**Cel zadania:** Przepisz dosłownie fragment opisu powieści od słów „Jest rok 1960.” aż do słów „do ślubu nietknięta.” włącznie.

Intensywna powieść o dojrzewaniu dziewczyny, która pragnie wolności w czasach, kiedy urodzić się kobietą oznaczało wyrok. - ,,La Stampa"
Jest rok 1960. Oliva Denaro ma piętnaście lat, mieszka w małym miasteczku na Sycylii i od dziecka wie, że - jak obsesyjnie powtarza jej matka - ,,kobieta to misa, jak ją kto stłucze, ma ją wziąć". Lubi chodzić do szkoły, uczyć się trudnych słówek, biegać ,,aż jej się płuca rozpękną", rysować po kryjomu w specjalnym zeszycie portrety gwiazd kina (choć do kina chodzić nie może, bo ,,od tego się w głowie przewraca"), zbierać ślimaki z ojcem i strzelać kamykami z procy w tych, którzy wyśmiewają się z jej przyjaciela Sara. Nie podoba jej się za to myśl o ,,ciotce", bo kiedy ta się wreszcie zjawi, Oliva nie będzie już mogła robić tych wszystkich rzeczy, które tak lubi, będzie za to musiała bronić się przed mężczyznami, żeby dotrwać do ślubu nietknięta.
Kiedy system milczącego przyzwolenia na przemoc wobec kobiet, w którym przyszło jej żyć, zmusza ją do pogodzenia się z gwałtem, dziewczyna się buntuje i podejmuje walkę o prawo do wyboru. Wypowiada ,,nie", za które przychodzi jej słono zapłacić.

**Zapisane rekordy:**
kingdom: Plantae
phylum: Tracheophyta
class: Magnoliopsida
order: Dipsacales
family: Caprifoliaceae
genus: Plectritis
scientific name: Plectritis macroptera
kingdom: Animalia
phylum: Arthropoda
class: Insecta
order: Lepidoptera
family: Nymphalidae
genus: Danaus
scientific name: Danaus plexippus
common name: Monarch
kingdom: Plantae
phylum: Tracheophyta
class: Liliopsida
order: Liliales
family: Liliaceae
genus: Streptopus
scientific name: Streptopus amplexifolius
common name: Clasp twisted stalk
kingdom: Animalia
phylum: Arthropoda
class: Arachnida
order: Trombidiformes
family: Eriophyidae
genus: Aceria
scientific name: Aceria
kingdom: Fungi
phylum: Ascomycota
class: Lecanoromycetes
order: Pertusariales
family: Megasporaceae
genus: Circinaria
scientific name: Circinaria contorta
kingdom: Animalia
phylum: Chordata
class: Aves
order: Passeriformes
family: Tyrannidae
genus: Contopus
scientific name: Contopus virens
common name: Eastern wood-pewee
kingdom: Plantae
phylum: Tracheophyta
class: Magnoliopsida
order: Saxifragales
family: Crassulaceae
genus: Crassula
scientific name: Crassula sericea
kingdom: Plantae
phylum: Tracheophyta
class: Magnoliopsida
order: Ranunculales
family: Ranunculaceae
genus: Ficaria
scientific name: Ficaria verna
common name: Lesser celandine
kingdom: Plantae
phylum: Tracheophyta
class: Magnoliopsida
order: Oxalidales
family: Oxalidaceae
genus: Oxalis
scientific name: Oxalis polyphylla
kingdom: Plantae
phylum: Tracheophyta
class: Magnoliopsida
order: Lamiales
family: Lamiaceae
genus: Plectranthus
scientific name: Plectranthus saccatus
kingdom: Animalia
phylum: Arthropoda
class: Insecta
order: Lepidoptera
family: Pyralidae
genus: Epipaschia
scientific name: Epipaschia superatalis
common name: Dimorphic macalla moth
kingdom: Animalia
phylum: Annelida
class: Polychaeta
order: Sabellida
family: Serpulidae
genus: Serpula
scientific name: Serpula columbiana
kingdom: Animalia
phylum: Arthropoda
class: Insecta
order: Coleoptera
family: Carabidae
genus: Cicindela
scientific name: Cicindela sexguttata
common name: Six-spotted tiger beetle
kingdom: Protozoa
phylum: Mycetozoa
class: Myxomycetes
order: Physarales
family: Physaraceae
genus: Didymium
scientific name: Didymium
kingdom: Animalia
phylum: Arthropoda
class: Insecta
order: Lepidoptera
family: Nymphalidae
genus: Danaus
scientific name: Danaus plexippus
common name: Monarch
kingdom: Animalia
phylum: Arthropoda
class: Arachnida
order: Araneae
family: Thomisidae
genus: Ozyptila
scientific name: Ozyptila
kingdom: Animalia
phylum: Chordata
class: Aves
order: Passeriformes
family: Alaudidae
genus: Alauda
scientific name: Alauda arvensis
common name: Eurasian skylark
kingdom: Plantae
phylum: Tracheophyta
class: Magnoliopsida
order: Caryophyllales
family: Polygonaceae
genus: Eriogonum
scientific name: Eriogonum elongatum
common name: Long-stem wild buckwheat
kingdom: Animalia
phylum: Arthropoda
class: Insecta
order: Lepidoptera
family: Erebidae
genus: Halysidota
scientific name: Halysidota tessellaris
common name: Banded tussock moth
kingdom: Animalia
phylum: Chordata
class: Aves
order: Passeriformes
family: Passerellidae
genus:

**Wynik zadania:**
Jest rok 1960. Oliva Denaro ma piętnaście lat, mieszka w małym miasteczku na Sycylii i od dziecka wie, że - jak obsesyjnie powtarza jej matka - ,,kobieta to misa, jak ją kto stłucze, ma ją wziąć". Lubi chodzić do szkoły, uczyć się trudnych słówek, biegać ,,aż jej się płuca rozpękną", rysować po kryjomu w specjalnym zeszycie portrety gwiazd kina (choć do kina chodzić nie może, bo ,,od tego się w głowie przewraca"), zbierać ślimaki z ojcem i strzelać kamykami z procy w tych, którzy wyśmiewają się z jej przyjaciela Sara. Nie podoba jej się za to myśl o ,,ciotce", bo kiedy ta się wreszcie zjawi, Oliva nie będzie już mogła robić tych wszystkich rzeczy, które tak lubi, będzie za to musiała bronić się przed mężczyznami, żeby dotrwać do ślubu nietknięta.